Address rewriting with sendmail genericstable

How to make locally generated mail appear to come from an e-mail address in a foreign domain.

Paul Heinlein
First published on January 19, 2006
Last updated on January 25, 2006

In mid-2005, Galois, Inc., my former employer, took over the care and feeding of cvs.haskell.org, the public code repository for several significant open-source Haskell projects. All active developers have accounts on the machine, so there are several dozen local accounts.

Whenever a developer submits a change to the repository, a backend script formats and sends an e-mail message detailing the change for other developers interested in that section of code. Since the commit scripts run under each developer’s local user account, the automated e-mail messages were addressed From: <username@cvs.haskell.org>.

The problem is that neither Galois nor the developers wanted to maintain a separate cvs.haskell.org e-mail server. Galois didn’t want the hassle of maintaining a separate mail domain, and the developers were leary of being assigned yet another e-mail address.

The ideal solution

Ideally, outbound messages would appear with a From header that reflected each developer’s e-mail address of choice. Similarly, any message delivered to a local account, such as an error message from a cron job, would be sent off to the same remote address.

Aliases

The easy part of the final solution was to use aliases to ensure that mail addressed to the developers’ local accounts would be delivered to their preferred remote e-mail address. This would ensure that error messages from cron jobs or automated scripts would actually get read. The aliases database, typically found at /etc/mail/aliases, is well known.
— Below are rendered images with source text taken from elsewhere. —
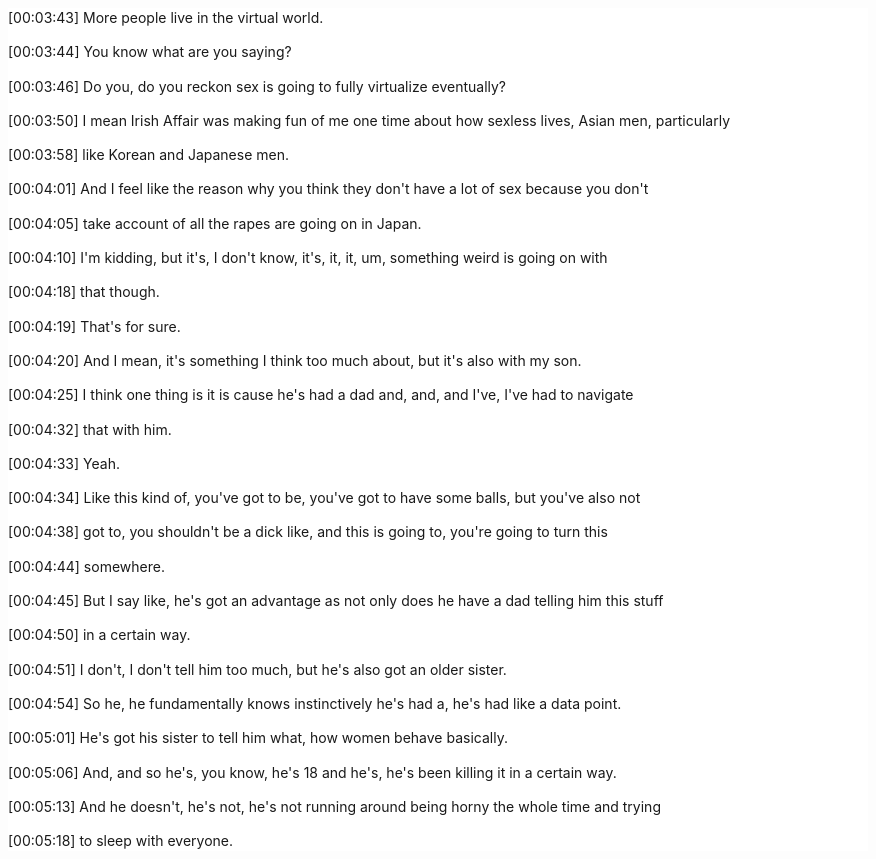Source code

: [<a id="00-03-43">00:03:43</a>]  More people live in the virtual world.

[<a id="00-03-44">00:03:44</a>]  You know what are you saying?

[<a id="00-03-46">00:03:46</a>]  Do you, do you reckon sex is going to fully virtualize eventually?

[<a id="00-03-50">00:03:50</a>]  I mean Irish Affair was making fun of me one time about how sexless lives, Asian men, particularly

[<a id="00-03-58">00:03:58</a>]  like Korean and Japanese men.

[<a id="00-04-01">00:04:01</a>]  And I feel like the reason why you think they don't have a lot of sex because you don't

[<a id="00-04-05">00:04:05</a>]  take account of all the rapes are going on in Japan.

[<a id="00-04-10">00:04:10</a>]  I'm kidding, but it's, I don't know, it's, it, it, um, something weird is going on with

[<a id="00-04-18">00:04:18</a>]  that though.

[<a id="00-04-19">00:04:19</a>]  That's for sure.

[<a id="00-04-20">00:04:20</a>]  And I mean, it's something I think too much about, but it's also with my son.

[<a id="00-04-25">00:04:25</a>]  I think one thing is it is cause he's had a dad and, and, and I've, I've had to navigate

[<a id="00-04-32">00:04:32</a>]  that with him.

[<a id="00-04-33">00:04:33</a>]  Yeah.

[<a id="00-04-34">00:04:34</a>]  Like this kind of, you've got to be, you've got to have some balls, but you've also not

[<a id="00-04-38">00:04:38</a>]  got to, you shouldn't be a dick like, and this is going to, you're going to turn this

[<a id="00-04-44">00:04:44</a>]  somewhere.

[<a id="00-04-45">00:04:45</a>]  But I say like, he's got an advantage as not only does he have a dad telling him this stuff

[<a id="00-04-50">00:04:50</a>]  in a certain way.

[<a id="00-04-51">00:04:51</a>]  I don't, I don't tell him too much, but he's also got an older sister.

[<a id="00-04-54">00:04:54</a>]  So he, he fundamentally knows instinctively he's had a, he's had like a data point.

[<a id="00-05-01">00:05:01</a>]  He's got his sister to tell him what, how women behave basically.

[<a id="00-05-06">00:05:06</a>]  And, and so he's, you know, he's 18 and he's, he's been killing it in a certain way.

[<a id="00-05-13">00:05:13</a>]  And he doesn't, he's not, he's not running around being horny the whole time and trying

[<a id="00-05-18">00:05:18</a>]  to sleep with everyone.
It’s included and populated on nearly every system that ships with sendmail as the main mail transport agent.

Simply, each line includes the local mail alias, a colon, and the real destination for mail addressed to that local alias. The real destination may be a local account, a program (like Mailman), or, in this case, a remote e-mail address.

bob:  robert.smith@hisdomain.net
kate: kate@school.ac.uk

After editing the aliases file, you need to run newaliases to translate your aliases into the binary database format sendmail can read.

Generics table

The tougher issue was masquerading locally generated messages, especially CVS commits, so they appeared to be from a developer’s remote e-mail address. Sendmail has long been able to masquerade local users as all coming from a single domain, but I’d never had to masquerade each local account from its own domain.

The solution lay in sendmail’s genericstable feature. The sendmail documentation says, “This feature will cause unqualified addresses (i.e., without a domain) and addresses with a domain listed in class {G} to be looked up in a map and turned into another (“generic”) form, which can change both the domain name and the user name.”

Unlike the aliases feature, however, getting the genericstable feature to work will likely mean that you’ll have to modify your sendmail.cf configuration file. For most of us, that means editing the m4 source file (typically, but not always, /etc/mail/sendmail.mc). In my case, the additions were minor:

FEATURE(`genericstable')dnl
GENERICS_DOMAIN(`localhost.localdomain')dnl

The format of the genericstable file is, annoyingly, just slightly different from that used by aliases. In this case, there are two whitespace-separated columns, the first containing the local username, the second the remote address.

bob     robert.smith@hisdomain.net
kate    kate@school.ac.uk

After populating /etc/mail/genericstable, it’s necessary to build the binary representation sendmail will use:

makemap hash /etc/mail/genericstable < /etc/mail/genericstable

Any e-mail messages generated by local username bob will have their From header rewritten to appear to be from <robert.smith@hisdomain.net>.

All done!

Once the aliases and genericstable databases are in place, sendmail is able to deliver mail addressed to local accounts to their proper remote mailboxes and masquerade locally generated messages as being from those same mailboxes. Handy, eh?